-- Text shown follows --

26/02/2017

'Going Gangbusters': Solar Surge Has Only Just Begun And Batteries' Charge Close Behind

Fairfax - Peter Hannam

Solar energy's surge is only just getting started in Australia as utilities join the rush to a source of power that is now far cheaper than new coal plants, a report by the Climate Council finds.
The report also comes as the world's biggest supplier of batteries, Warren Buffett-backed China's BYD, marks out Australia as its second market to target consumers anxious to shield themselves from rising electricity prices.

Solar photovoltaic prices have fallen almost 60 per cent in five years and can now supply electricity as low as $78 per megawatt-hour for large-scale plants. That's close to half the cheapest levelised cost of ultra-super critical coal-fired power, the council report said, citing Bloomberg New Energy Finance data.
The cost of solar power is now below the retail prices of all Australian capital cities, with the exception of Canberra, the report says. The average small-scale solar system has a capacity of 5.4 kilowatts.
But while households have led Australia's take-up of solar PV so far, the next push will come from large-scale systems. There are more than 20 projects likely to reach financial close this year alone. (See chart below of 12 of them).
"It's really starting to take off," Andrew Stock, an energy industry veteran and author of the report, said. The current projects have more than 1 gigawatts of capacity, with a total of 3.7 gigawatts in the development pipeline.
"Solar is really going gangbusters globally," Mr Stock said, noting that new PV installations jumped almost 40 per cent to 73 GW in 2016 from the previous year. "These large solar plants can now produce electricity well, well under the costs of conventional [fossil fuel] thermal plants."

CSIRO builds solar partnership with China
The CSIRO will sign a technology licensing agreement with a Chinese solar company that could reap millions of dollars in royalties for the national science and industry organisation. Video of the solar research plant in Newcastle courtesy of CSIRO.


Solar can provide power when demand peaks, which is why EnergyAustralia, AGL and Origin are jumping into the market for utility-scale plants, he said.
While household panels have largely been pointed to face northwards in Australia to maximise midday generation, new large-scale plants are being built to track the sun's trajectory.
"Single-axis tracking will hold up better through to sunset," Mr Stock said.
During the recent record-breaking heatwave in NSW, large-scale solar supplied 132 MW of electricity at the 6pm (AEDT) peak of demand on February 10. Rooftop PV supplied an estimated 291 MW, the Australian Energy Market Operator said in a report released on Wednesday.
At that time, Tomago Aluminium, the largest electricity user in the state, was operating at a reduced load of about 580 MW, as the state struggled to avoid blackouts.
While Australia has world-class solar resources, other nations are so far achieving much lower prices for new solar projects. (See chart below.)

-- Text shown concluded --
-- Record excerpts follows --

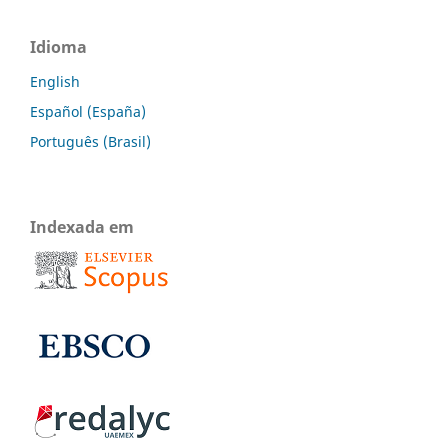
Idioma
English
Español (España)
Português (Brasil)
Indexada em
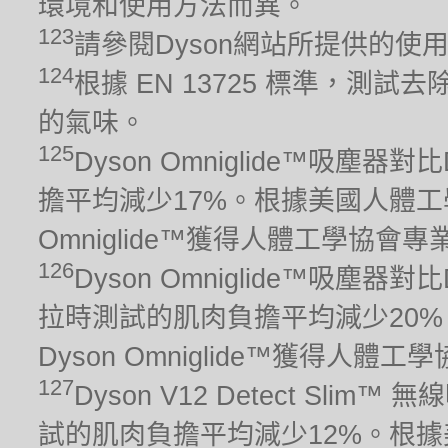
環境和使用方法而異。
123
請參閱Dyson網站所提供的使
124
根據 EN 13725 標準，
的氣味。
125
Dyson Omniglide™吸塵
擔平均減少17%。根據美國人體工學
Omniglide™獲得人體工學協會
126
Dyson Omniglide™吸塵
拉時測試的肌肉負擔平均減少20%
Dyson Omniglide™獲得人
127
Dyson V12 Detect Sli
試的肌肉負擔平均減少12%。根據美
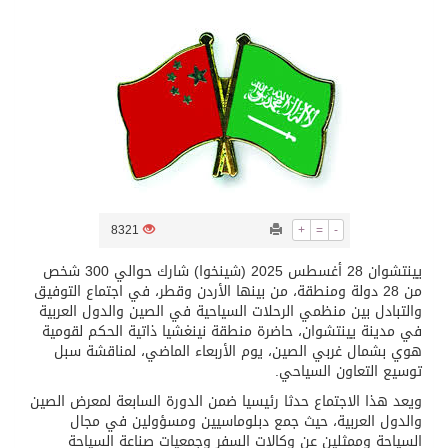
تسليم 248 حافلة سياحية صينية فاخرة مخصصة للسوق السعودية
ثلة من الضابطات في الجييش الكويتي
مدينة الملك سلمان للطاقة “سبارك” توقع اتفاقية تطوير مصانع جاهزة ومتخصصة في مجال الطاقة
كسوة الكعبة تعتلي البيت العتيق
8321
+
=
-
يينتشوان 28 أغسطس 2025 (شينخوا) شارك حوالي 300 شخص
“سبيس إكس” تطلق 24 قمرًا صناعيًا جديدًا إلى الفضاء
من 28 دولة ومنطقة، من بينها الأردن وقطر، في اجتماع التوفيق
والتبادل بين منظمي الرحلات السياحية في الصين والدول العربية
في مدينة يينتشوان، حاضرة منطقة نينغشيا ذاتية الحكم لقومية
هوي بشمال غربي الصين، يوم الأربعاء الماضي، لمناقشة سبل
توسيع التعاون السياحي.
ويعد هذا الاجتماع حدثا رئيسيا ضمن الدورة السابعة لمعرض الصين
والدول العربية، حيث جمع دبلوماسيين ومسؤولين في مجال
السياحة وممثلين عن وكالات السفر وجمعيات صناعة السياحة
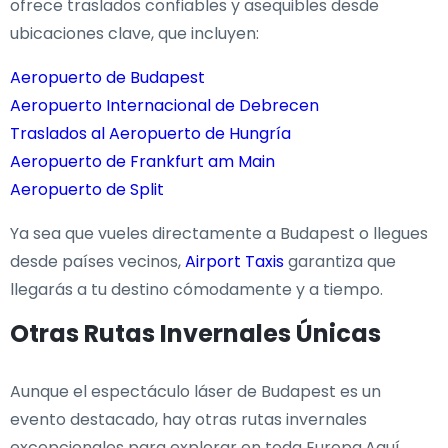
ofrece traslados confiables y asequibles desde
ubicaciones clave, que incluyen:
Aeropuerto de Budapest
Aeropuerto Internacional de Debrecen
Traslados al Aeropuerto de Hungría
Aeropuerto de Frankfurt am Main
Aeropuerto de Split
Ya sea que vueles directamente a Budapest o llegues
desde países vecinos,
Airport Taxis
garantiza que
llegarás a tu destino cómodamente y a tiempo.
Otras Rutas Invernales Únicas
Aunque el espectáculo láser de Budapest es un
evento destacado, hay otras rutas invernales
excepcionales para explorar en toda Europa.Aquí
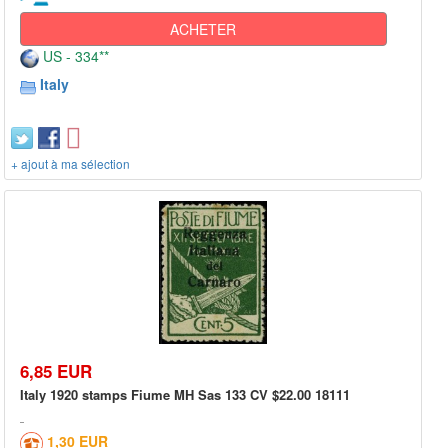
ACHETER
US - 334**
Italy
+ ajout à ma sélection
6,85 EUR
Italy 1920 stamps Fiume MH Sas 133 CV $22.00 18111
1,30 EUR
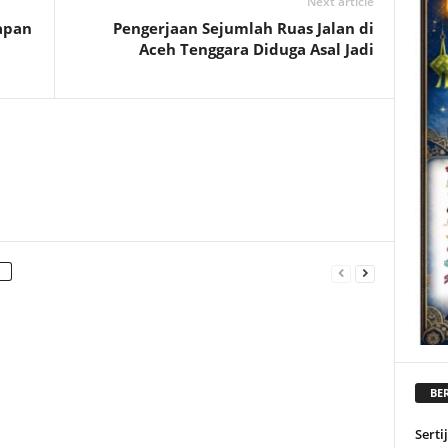
Next article
apan
Pengerjaan Sejumlah Ruas Jalan di
Aceh Tenggara Diduga Asal Jadi
BER
Serti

-- Record excerpts concluded --

* _Task set_
**A)** Could you reproduce the solar energy article from "CSIRO builds solar" up to and including "plants, he said.", substituting "licensing fees" for "royalties"?
**B)** Can you resume the solar energy article after its final sentence?
The items have nothing to do with the solar energy article.

* _Replies_
**A)**
CSIRO builds solar partnership with China
The CSIRO will sign a technology licensing agreement with a Chinese solar company that could reap millions of dollars in licensing fees for the national science and industry organisation. Video of the solar research plant in Newcastle courtesy of CSIRO.


Solar can provide power when demand peaks, which is why EnergyAustralia, AGL and Origin are jumping into the market for utility-scale plants, he said.

**B)**
The Climate Council report blames a relative lack of experience in such projects but also higher financing and construction costs.

Whether 2017 can top last year in terms of worldwide solar installations remains unclear, with the Global Solar Council last month saying it expected a tough year before a recovery next year.
Big installers in China and the US were among those likely to curb construction this year.
Bloomberg New Energy Finance, though, predicts global PV will rise to 78.4 GW of new capacity this year and 88.3 GW next year, according to Jenny Chase, the group's head of solar analysis.
India will be among the nations expected to take up some of the market slack, with installations likely to more than double this year from 2016 to 9.4 GW, Ms Chase told Fairfax Media.

Australian appeal
BYD, which supplies about 12 per cent of global batteries though its electric car and utility storage businesses, is among the storage companies hoping to grab market share in Australia.
Buffett, the US billionaire investor, holds 10 per cent of the firm.
The company on Wednesday unveiled its range of batteries for households up to larger commercial users, with the smallest size with 2.5 kw-hour capacity likely to start from "under $3000", Julia Chen, a company spokeswoman told Fairfax Media.
BYD is hoping to target households that have lost generous feed-in tariffs that paid as much as 60¢ per KW-hour exported to the grid. Many will now be earning a tenth of that sum or less, and instead will be facing steeply higher electricity bills for any electricity they buy from utilities.
Australia is the second market after Germany that BYD has targeted. Demand for storage is expected to rise to 20,000 to 30,000 units this year, and BYD is aiming to grab 20 per cent of the market, Ms Chen said.
BYD estimates the market opportunity is about 200,000 households already with PV to add batteries as prices continue to fall. That number will swell as more homes add panels.
Technology gains are likely to see energy density levels for lithium batteries continue to fall for another two or three years. After that, cost gains are likely to be driven increasingly by scale savings and other improved manufacturing processes, Ms Chen said.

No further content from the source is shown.